Die Schuh­ma­che­rin begibt sich aber in die Gefahr, Di­se­co­no­mies of Scope zu erstellen: Zwar kann sie theo­re­tisch die Kosten pro Schuh senken, aber sie darf dabei nicht die zu­sätz­li­chen Kosten außer Acht lassen. Außerdem besteht das Risiko, dass ihr Schuh­ge­schäft für Kunden nicht so attraktiv ist, wie der größere, eta­blier­te Händler. Sie kann versuchen dieses Risiko zu ver­min­dern, indem sie wiederum in dem Laden nicht nur selbst­her­ge­stell­te Schuhe verkauft, sondern auch Produkte anderer Her­stel­ler anbietet. Somit könnte sie die Ver­kaufs­flä­che im Sinne der Economies of Scope ge­winn­brin­gen­der einsetzen.

Shampoo-Her­stel­ler

Nehmen wir an, ein Un­ter­neh­men würde ein Shampoo her­stel­len.
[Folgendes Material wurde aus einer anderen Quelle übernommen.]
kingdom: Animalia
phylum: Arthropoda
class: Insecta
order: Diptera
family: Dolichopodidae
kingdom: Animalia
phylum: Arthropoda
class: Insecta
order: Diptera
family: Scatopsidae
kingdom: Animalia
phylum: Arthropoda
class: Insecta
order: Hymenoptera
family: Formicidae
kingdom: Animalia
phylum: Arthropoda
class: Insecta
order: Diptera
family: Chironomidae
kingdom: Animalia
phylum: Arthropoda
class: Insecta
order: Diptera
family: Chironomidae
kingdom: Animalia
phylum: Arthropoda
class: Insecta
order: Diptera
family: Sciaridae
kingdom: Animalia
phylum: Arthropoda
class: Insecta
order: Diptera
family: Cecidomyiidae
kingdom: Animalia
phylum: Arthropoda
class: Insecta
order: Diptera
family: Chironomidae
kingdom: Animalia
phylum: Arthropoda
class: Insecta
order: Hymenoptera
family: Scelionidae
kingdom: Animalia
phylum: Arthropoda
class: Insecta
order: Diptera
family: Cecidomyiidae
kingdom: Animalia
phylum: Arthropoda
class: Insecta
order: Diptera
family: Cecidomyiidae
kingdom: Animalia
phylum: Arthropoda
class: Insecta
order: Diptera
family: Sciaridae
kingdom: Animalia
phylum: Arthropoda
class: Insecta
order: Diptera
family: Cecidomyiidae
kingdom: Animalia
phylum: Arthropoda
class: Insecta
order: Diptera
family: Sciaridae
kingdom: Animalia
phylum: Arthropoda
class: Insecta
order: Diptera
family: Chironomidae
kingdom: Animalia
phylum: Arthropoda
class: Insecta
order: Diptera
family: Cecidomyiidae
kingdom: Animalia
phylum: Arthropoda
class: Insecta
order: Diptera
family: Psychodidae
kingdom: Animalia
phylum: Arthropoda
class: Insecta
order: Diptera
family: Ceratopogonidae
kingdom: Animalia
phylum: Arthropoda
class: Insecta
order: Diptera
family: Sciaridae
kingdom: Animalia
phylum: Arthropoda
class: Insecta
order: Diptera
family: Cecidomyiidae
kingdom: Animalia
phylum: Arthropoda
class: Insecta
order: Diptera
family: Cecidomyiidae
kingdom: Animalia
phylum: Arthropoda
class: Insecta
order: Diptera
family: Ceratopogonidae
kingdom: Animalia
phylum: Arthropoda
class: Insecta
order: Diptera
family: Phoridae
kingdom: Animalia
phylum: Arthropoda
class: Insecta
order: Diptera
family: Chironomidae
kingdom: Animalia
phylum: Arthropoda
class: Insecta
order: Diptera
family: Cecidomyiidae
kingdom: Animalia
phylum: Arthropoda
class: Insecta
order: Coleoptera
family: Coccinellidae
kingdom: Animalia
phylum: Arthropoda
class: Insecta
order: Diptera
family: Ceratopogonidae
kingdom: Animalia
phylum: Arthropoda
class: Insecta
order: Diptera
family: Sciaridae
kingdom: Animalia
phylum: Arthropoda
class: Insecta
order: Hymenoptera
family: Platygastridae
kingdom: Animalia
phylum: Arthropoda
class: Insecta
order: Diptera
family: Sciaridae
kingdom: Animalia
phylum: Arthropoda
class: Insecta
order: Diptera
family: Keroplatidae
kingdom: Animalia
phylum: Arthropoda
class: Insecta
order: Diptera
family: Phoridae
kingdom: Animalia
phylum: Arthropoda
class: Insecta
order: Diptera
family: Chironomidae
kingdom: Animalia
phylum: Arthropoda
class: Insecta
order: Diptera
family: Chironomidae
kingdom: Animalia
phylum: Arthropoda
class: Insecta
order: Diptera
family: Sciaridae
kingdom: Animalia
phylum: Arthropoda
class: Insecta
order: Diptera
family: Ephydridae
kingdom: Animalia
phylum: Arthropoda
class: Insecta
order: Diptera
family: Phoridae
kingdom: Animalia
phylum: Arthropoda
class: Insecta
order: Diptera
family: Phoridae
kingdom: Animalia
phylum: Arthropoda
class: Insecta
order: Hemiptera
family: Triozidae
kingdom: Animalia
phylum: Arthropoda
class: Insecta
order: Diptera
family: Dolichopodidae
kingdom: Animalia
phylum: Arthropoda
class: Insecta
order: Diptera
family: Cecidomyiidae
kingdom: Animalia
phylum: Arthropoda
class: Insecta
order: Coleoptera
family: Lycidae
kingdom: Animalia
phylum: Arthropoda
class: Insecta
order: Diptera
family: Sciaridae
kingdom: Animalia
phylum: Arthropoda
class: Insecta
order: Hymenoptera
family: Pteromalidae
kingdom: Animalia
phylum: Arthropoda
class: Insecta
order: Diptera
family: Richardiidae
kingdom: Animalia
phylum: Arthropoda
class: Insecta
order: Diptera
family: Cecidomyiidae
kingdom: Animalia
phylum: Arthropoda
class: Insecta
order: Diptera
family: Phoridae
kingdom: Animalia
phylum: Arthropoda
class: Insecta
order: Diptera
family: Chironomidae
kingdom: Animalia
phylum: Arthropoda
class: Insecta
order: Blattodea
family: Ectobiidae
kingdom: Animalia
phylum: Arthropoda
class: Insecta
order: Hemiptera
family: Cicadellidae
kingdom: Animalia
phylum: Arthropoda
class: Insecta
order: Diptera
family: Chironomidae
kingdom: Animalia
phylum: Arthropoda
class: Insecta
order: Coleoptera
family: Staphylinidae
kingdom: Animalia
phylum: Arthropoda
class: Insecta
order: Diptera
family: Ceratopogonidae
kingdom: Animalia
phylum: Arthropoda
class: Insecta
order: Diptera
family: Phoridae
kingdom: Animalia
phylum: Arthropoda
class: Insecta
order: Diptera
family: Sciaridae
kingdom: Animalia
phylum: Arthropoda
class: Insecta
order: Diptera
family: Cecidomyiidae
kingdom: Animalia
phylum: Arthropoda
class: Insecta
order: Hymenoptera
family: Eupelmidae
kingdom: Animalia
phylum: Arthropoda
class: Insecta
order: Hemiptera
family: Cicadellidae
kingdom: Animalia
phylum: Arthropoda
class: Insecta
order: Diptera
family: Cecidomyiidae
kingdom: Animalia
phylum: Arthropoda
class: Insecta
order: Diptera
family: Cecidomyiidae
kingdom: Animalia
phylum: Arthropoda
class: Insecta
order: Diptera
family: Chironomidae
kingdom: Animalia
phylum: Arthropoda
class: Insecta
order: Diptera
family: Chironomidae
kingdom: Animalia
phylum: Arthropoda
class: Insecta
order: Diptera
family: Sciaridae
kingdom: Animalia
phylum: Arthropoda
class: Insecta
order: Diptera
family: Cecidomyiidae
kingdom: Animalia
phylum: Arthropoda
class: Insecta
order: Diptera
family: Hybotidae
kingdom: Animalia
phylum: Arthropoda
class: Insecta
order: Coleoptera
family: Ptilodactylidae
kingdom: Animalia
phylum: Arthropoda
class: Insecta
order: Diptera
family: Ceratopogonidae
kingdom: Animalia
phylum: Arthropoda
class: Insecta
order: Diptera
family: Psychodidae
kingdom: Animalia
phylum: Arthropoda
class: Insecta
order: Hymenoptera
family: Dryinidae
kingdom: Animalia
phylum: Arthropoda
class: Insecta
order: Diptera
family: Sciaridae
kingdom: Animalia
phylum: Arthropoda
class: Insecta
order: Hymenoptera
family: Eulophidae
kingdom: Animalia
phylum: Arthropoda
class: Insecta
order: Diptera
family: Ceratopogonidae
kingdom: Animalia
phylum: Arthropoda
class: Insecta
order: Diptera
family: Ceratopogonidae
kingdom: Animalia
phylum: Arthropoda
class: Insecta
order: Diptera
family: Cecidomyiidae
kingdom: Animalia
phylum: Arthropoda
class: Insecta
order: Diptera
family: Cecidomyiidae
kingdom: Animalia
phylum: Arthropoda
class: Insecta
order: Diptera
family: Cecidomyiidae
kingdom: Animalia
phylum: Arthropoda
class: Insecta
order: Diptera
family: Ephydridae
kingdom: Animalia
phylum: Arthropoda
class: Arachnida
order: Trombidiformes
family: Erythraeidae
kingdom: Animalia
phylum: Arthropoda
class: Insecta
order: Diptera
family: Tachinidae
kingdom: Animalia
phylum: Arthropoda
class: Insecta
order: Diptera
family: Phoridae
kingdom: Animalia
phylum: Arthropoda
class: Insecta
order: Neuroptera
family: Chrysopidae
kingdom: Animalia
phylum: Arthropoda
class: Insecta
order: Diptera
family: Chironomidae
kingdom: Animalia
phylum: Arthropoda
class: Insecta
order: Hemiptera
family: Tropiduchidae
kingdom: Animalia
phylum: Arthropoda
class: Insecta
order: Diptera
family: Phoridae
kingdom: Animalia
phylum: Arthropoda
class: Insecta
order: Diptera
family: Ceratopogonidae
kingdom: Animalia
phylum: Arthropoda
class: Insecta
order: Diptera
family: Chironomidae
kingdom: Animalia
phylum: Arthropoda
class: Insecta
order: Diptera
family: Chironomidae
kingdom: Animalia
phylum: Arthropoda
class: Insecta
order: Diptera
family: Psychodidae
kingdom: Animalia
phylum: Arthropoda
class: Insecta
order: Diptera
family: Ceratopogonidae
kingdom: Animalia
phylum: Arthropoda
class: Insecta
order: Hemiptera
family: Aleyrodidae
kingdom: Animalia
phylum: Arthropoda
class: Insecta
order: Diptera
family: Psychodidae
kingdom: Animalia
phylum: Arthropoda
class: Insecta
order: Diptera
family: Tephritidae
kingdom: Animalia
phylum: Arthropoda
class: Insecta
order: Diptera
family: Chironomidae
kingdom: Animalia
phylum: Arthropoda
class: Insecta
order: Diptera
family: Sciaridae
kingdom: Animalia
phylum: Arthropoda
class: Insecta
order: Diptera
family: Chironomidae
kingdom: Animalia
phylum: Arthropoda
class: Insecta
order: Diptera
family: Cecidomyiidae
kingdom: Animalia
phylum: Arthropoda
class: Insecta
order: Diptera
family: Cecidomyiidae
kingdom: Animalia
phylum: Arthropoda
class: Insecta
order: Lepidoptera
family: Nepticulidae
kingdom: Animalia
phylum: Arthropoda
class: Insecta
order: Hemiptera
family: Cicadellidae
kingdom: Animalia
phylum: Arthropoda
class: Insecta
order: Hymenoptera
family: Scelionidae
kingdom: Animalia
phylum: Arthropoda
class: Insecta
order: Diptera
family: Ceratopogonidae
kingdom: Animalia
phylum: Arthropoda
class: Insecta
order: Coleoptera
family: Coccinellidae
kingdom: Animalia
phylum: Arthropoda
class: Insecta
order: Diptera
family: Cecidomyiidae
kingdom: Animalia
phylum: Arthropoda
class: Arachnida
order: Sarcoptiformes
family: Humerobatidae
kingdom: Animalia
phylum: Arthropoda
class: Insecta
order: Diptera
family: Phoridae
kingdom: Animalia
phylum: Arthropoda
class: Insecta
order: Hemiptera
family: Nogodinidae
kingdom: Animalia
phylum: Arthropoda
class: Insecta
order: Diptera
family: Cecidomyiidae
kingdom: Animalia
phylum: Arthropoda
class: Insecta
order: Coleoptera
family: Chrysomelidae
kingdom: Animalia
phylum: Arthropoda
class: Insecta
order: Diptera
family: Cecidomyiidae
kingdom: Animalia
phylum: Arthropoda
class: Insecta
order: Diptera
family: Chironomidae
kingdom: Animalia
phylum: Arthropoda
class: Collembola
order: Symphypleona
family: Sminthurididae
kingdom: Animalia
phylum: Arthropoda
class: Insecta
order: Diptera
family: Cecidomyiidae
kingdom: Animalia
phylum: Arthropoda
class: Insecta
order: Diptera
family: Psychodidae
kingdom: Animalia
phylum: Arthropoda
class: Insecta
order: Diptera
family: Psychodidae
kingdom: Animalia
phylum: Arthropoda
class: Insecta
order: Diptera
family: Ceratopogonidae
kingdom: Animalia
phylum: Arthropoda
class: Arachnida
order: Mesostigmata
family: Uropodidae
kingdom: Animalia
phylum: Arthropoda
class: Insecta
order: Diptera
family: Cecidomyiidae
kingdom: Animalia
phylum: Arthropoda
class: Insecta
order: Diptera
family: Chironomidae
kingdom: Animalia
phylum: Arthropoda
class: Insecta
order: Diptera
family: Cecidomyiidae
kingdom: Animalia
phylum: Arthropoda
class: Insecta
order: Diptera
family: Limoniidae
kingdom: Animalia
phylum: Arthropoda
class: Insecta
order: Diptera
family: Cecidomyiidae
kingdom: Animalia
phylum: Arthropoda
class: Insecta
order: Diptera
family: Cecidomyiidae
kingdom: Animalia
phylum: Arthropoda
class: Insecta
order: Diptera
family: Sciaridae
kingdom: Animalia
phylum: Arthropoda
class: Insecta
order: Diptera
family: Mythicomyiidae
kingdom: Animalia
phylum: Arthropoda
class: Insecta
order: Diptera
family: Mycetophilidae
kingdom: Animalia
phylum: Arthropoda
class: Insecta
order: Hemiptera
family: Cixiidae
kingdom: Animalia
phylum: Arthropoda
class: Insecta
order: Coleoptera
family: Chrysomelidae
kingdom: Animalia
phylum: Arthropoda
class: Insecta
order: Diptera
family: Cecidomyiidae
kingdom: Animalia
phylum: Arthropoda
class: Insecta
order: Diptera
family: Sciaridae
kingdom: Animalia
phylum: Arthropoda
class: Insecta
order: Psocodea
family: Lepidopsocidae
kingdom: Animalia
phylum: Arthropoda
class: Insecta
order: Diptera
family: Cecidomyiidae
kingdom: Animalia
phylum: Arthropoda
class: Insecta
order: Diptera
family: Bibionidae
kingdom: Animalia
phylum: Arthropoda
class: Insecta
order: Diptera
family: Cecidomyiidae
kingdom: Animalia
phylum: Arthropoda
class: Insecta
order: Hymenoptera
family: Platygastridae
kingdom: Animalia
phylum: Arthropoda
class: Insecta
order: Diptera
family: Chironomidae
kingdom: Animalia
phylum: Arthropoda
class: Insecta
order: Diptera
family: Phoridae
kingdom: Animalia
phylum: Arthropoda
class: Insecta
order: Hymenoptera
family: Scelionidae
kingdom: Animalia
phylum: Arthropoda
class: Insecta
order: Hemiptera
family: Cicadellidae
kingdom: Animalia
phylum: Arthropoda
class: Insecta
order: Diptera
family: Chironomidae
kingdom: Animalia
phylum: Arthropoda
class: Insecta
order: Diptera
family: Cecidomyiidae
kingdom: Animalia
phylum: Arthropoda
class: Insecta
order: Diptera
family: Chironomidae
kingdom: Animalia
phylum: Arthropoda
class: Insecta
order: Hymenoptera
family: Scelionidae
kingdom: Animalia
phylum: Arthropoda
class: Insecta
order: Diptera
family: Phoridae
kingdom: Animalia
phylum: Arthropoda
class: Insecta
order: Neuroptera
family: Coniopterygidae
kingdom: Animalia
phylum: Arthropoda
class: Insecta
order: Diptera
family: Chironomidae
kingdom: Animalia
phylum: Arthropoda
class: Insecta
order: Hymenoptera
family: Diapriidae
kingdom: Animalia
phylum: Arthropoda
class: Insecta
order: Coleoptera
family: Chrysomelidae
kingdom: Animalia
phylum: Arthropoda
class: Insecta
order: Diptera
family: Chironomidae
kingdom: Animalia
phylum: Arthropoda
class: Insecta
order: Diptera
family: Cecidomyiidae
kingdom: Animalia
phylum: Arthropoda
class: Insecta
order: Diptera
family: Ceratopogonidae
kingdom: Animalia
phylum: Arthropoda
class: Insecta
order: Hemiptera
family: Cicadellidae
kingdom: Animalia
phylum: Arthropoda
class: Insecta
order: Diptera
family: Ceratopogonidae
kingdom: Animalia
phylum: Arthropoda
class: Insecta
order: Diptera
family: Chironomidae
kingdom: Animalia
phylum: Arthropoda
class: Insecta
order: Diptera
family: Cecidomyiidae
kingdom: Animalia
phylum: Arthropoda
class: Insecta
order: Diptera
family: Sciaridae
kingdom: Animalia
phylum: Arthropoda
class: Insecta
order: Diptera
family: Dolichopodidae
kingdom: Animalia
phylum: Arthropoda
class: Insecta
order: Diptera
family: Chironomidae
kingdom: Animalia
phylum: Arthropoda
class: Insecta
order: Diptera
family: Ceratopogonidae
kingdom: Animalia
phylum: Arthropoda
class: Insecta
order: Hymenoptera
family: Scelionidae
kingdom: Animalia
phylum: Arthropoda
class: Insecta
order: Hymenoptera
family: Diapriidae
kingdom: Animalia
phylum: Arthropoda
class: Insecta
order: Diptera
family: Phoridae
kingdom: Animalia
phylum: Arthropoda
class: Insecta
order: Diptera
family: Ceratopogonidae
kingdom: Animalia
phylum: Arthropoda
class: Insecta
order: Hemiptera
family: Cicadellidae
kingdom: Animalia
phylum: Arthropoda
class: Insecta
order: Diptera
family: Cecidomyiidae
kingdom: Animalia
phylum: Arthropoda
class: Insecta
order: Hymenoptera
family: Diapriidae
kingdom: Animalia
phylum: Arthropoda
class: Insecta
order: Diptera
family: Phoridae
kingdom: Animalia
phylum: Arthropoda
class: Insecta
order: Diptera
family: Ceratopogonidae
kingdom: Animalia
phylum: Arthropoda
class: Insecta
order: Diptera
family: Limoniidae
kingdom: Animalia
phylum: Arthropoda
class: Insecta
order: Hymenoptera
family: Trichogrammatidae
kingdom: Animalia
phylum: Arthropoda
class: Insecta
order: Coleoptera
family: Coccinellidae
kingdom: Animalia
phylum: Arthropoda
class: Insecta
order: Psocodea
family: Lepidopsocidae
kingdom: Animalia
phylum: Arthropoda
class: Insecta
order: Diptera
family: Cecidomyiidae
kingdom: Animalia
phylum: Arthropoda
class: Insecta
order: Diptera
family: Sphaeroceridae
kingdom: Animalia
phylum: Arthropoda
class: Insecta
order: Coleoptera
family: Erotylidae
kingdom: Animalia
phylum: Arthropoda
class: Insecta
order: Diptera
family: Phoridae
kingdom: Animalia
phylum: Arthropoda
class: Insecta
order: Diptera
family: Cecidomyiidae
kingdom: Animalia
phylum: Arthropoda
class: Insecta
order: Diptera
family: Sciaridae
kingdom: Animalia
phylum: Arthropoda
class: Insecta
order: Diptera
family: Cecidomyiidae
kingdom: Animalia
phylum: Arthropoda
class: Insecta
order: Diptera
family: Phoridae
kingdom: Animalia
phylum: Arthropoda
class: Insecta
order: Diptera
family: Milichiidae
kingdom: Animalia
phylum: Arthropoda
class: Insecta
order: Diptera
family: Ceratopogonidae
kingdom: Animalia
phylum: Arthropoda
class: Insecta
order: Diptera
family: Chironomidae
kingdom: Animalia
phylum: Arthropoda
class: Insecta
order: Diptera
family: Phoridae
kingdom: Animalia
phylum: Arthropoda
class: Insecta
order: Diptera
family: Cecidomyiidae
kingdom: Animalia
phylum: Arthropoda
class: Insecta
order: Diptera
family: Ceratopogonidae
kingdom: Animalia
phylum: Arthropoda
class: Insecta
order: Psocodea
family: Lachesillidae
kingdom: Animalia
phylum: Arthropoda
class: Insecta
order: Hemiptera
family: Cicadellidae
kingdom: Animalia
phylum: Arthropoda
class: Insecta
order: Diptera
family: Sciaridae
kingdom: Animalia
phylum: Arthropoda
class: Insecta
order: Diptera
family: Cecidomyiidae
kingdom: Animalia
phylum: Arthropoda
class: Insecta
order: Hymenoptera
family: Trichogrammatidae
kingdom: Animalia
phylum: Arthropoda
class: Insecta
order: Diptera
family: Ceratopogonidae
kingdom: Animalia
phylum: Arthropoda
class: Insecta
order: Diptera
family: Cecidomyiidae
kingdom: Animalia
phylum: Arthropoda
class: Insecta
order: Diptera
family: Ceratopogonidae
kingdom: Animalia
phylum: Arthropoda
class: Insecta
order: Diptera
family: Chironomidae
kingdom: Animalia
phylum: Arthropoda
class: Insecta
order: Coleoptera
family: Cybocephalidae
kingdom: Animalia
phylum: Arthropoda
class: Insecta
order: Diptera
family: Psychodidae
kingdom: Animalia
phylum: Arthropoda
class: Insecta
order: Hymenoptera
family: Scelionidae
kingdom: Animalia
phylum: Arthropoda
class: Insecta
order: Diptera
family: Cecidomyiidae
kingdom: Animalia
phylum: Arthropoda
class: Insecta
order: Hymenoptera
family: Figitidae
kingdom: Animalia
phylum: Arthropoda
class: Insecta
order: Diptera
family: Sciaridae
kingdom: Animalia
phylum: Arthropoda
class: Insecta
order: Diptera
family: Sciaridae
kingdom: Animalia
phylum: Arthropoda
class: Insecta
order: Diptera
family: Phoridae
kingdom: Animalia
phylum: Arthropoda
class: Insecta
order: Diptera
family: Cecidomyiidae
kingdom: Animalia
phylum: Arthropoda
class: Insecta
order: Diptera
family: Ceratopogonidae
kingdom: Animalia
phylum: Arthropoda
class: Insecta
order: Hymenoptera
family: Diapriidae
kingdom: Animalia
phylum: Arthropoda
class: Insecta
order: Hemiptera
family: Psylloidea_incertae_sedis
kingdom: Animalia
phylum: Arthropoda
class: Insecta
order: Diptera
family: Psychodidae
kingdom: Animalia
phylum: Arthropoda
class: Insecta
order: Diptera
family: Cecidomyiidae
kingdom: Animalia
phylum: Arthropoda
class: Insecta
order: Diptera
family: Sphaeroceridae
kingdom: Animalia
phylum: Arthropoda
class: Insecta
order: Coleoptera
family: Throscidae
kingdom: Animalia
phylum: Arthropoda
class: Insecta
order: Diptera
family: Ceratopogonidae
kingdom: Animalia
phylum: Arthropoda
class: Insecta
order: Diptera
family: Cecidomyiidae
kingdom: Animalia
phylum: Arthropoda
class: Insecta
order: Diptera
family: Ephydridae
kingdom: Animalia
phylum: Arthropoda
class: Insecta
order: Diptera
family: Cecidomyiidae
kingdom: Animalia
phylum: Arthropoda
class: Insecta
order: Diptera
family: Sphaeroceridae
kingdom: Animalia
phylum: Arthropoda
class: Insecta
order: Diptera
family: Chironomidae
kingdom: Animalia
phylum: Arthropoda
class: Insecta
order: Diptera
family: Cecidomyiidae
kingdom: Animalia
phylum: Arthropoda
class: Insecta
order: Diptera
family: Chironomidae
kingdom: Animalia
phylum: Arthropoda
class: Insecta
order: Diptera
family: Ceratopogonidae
Dieses wird vor allem von Frauen gekauft. Um eine männliche Käu­fer­grup­pe für das eigene Produkt zu be­geis­tern, ent­schei­det man sich, im Sinne des Gender-Mar­ke­tings ein an­ge­pass­tes Produkt auf den Markt zu bringen. Die ei­gent­li­che Rezeptur des Produkts wird dabei nicht geändert. Das Un­ter­neh­men fügt nur einen anderen Duftstoff ein. Hinzu kommt eine komplett andere Ver­pa­ckung. Daraufhin ergreift man auch andere Mar­ke­ting­maß­nah­men, welche aber von den bereits er­fah­re­nen Mit­ar­bei­tern vor­an­ge­trie­ben werden. Der Vertrieb des neuen Produkts erfolgt über die gleichen Dro­ge­rie­märk­te, in denen auch das alte Produkt zu finden ist.

Das Un­ter­neh­men kann so von mehreren Ver­bund­ef­fek­ten pro­fi­tie­ren: Es müssen keine neuen Maschinen an­ge­schafft werden und auch For­schungs­ar­beit für eine neue Rezeptur ist unnötig. Da das neue Produkt zu einem großen Teil aus Roh­stof­fen besteht, die das Un­ter­neh­men ohnehin einkauft, kann aufgrund eines Men­gen­ra­batts ein besserer Preis erzielt werden. Die Firma kann also einige Faktoren zweit­ver­wer­ten, hat gleich­zei­tig Ein­spa­run­gen im Einkauf und kann durch eine neue Ziel­grup­pe den Umsatz stärken. Das Un­ter­neh­men nutzt in diesem Beispiel also auf aus­ge­zeich­ne­te Weise Ver­bund­ef­fek­te.